** PROBLEM DETAILS **
Repeat the data below word for word, starting with its first line and going on through the line that contains "family: Figitidae", including that line.

****

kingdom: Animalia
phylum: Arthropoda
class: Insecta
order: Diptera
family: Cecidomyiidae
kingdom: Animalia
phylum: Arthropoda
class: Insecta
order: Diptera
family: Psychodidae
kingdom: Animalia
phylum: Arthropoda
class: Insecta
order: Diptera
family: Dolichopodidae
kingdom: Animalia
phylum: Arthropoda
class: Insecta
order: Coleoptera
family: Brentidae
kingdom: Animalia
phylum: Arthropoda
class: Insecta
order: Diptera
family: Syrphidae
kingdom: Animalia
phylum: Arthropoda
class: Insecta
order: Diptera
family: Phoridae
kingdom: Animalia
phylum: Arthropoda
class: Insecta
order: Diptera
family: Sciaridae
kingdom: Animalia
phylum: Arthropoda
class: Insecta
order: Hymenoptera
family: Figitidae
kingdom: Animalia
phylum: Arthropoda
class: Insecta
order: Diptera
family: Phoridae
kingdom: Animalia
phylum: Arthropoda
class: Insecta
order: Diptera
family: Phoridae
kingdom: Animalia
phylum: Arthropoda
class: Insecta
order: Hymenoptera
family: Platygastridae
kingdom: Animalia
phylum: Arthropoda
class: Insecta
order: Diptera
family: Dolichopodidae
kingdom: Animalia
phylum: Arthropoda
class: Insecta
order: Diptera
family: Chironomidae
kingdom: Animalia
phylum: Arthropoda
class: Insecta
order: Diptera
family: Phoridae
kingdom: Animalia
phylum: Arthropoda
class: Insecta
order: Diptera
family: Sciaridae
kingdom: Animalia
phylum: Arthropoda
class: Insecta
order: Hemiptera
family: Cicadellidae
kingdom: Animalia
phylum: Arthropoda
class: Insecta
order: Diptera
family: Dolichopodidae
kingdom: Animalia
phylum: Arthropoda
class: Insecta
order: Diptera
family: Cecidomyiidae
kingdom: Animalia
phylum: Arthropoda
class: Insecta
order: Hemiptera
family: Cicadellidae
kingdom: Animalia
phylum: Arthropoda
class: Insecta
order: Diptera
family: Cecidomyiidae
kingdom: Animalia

****

** THE ANSWER **
kingdom: Animalia
phylum: Arthropoda
class: Insecta
order: Diptera
family: Cecidomyiidae
kingdom: Animalia
phylum: Arthropoda
class: Insecta
order: Diptera
family: Psychodidae
kingdom: Animalia
phylum: Arthropoda
class: Insecta
order: Diptera
family: Dolichopodidae
kingdom: Animalia
phylum: Arthropoda
class: Insecta
order: Coleoptera
family: Brentidae
kingdom: Animalia
phylum: Arthropoda
class: Insecta
order: Diptera
family: Syrphidae
kingdom: Animalia
phylum: Arthropoda
class: Insecta
order: Diptera
family: Phoridae
kingdom: Animalia
phylum: Arthropoda
class: Insecta
order: Diptera
family: Sciaridae
kingdom: Animalia
phylum: Arthropoda
class: Insecta
order: Hymenoptera
family: Figitidae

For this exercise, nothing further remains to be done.